** RECORDS SHOWN follows **
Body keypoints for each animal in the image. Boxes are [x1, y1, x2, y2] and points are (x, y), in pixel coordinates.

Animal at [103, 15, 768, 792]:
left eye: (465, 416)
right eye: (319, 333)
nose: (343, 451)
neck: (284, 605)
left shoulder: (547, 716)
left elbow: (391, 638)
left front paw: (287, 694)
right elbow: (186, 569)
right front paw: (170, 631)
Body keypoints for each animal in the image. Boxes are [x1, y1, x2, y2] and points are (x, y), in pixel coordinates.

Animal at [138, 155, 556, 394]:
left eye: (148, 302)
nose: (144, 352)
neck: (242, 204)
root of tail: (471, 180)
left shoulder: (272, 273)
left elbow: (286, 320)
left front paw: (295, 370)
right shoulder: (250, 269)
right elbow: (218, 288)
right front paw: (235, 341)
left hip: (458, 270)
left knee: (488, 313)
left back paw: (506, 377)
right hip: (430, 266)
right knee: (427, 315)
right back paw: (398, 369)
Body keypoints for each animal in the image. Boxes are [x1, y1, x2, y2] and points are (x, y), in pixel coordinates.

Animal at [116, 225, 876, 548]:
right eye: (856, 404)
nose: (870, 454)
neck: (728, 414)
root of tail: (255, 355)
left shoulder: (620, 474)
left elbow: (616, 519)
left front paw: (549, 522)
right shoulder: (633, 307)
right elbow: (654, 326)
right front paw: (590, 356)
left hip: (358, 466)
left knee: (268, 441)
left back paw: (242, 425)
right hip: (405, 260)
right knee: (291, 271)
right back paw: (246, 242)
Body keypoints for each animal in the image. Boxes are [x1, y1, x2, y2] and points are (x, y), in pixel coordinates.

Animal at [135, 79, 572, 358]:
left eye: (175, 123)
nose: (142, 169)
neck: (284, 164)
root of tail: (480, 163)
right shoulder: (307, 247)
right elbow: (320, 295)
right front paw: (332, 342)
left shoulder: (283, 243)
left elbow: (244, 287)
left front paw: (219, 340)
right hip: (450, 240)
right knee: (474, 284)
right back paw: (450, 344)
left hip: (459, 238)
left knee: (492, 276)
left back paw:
** End of RECORDS SHOWN **
— ABOUT THIS TASK —
Word for word, restate the entries from the first line to the line that has "right front paw: (170, 631)", both included, and nothing else.

— ANSWER SPACE —
Body keypoints for each animal in the image. Boxes are [x1, y1, x2, y2] and points are (x, y), in pixel coordinates.

Animal at [103, 15, 768, 792]:
left eye: (465, 416)
right eye: (319, 333)
nose: (343, 451)
neck: (284, 605)
left shoulder: (547, 716)
left elbow: (391, 638)
left front paw: (287, 694)
right elbow: (186, 569)
right front paw: (170, 631)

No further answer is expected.